>>>
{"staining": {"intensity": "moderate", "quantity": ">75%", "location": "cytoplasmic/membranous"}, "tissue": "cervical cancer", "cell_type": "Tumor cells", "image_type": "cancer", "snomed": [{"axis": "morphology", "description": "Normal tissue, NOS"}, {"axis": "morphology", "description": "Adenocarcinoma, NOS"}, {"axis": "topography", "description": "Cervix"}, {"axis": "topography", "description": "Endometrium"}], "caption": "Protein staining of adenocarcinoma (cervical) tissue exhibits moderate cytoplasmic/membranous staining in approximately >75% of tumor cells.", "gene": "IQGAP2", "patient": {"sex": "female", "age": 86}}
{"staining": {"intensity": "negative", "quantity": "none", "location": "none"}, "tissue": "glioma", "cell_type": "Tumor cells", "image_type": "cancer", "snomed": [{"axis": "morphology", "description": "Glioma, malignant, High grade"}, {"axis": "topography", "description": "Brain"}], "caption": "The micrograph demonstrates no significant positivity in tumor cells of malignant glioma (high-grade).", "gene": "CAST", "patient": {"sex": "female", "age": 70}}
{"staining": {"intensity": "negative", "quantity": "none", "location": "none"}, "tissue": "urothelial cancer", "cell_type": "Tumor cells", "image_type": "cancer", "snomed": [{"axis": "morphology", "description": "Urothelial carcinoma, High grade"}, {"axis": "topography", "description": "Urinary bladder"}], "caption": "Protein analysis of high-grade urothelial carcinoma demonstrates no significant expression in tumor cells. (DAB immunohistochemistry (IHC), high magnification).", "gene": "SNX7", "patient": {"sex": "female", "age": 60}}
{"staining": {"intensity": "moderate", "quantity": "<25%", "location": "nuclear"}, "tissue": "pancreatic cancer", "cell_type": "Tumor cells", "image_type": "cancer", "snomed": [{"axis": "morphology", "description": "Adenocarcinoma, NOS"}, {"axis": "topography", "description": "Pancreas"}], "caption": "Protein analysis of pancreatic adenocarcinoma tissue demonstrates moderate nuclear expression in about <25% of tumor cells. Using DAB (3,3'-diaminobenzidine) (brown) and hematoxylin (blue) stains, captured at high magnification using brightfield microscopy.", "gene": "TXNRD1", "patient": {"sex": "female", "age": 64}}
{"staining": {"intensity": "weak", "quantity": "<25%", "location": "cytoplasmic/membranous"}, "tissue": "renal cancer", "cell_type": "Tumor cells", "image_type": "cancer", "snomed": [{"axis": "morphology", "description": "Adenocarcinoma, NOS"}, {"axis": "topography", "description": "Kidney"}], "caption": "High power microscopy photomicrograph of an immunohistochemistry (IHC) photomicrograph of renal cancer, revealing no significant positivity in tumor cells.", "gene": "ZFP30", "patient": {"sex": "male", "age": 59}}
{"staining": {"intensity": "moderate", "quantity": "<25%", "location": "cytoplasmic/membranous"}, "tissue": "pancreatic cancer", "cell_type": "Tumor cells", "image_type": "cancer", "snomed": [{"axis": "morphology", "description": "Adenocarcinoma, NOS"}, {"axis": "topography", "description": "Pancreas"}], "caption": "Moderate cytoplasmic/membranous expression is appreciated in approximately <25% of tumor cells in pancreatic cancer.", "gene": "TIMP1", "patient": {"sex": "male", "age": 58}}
<<<
#### What this task involves:
Taking the line that contains "analysis of pancreatic" as the first and the last line of the material as the final one, transcribe that span exactly and include nothing else.

#### Task solution:
{"staining": {"intensity": "moderate", "quantity": "<25%", "location": "nuclear"}, "tissue": "pancreatic cancer", "cell_type": "Tumor cells", "image_type": "cancer", "snomed": [{"axis": "morphology", "description": "Adenocarcinoma, NOS"}, {"axis": "topography", "description": "Pancreas"}], "caption": "Protein analysis of pancreatic adenocarcinoma tissue demonstrates moderate nuclear expression in about <25% of tumor cells. Using DAB (3,3'-diaminobenzidine) (brown) and hematoxylin (blue) stains, captured at high magnification using brightfield microscopy.", "gene": "TXNRD1", "patient": {"sex": "female", "age": 64}}
{"staining": {"intensity": "weak", "quantity": "<25%", "location": "cytoplasmic/membranous"}, "tissue": "renal cancer", "cell_type": "Tumor cells", "image_type": "cancer", "snomed": [{"axis": "morphology", "description": "Adenocarcinoma, NOS"}, {"axis": "topography", "description": "Kidney"}], "caption": "High power microscopy photomicrograph of an immunohistochemistry (IHC) photomicrograph of renal cancer, revealing no significant positivity in tumor cells.", "gene": "ZFP30", "patient": {"sex": "male", "age": 59}}
{"staining": {"intensity": "moderate", "quantity": "<25%", "location": "cytoplasmic/membranous"}, "tissue": "pancreatic cancer", "cell_type": "Tumor cells", "image_type": "cancer", "snomed": [{"axis": "morphology", "description": "Adenocarcinoma, NOS"}, {"axis": "topography", "description": "Pancreas"}], "caption": "Moderate cytoplasmic/membranous expression is appreciated in approximately <25% of tumor cells in pancreatic cancer.", "gene": "TIMP1", "patient": {"sex": "male", "age": 58}}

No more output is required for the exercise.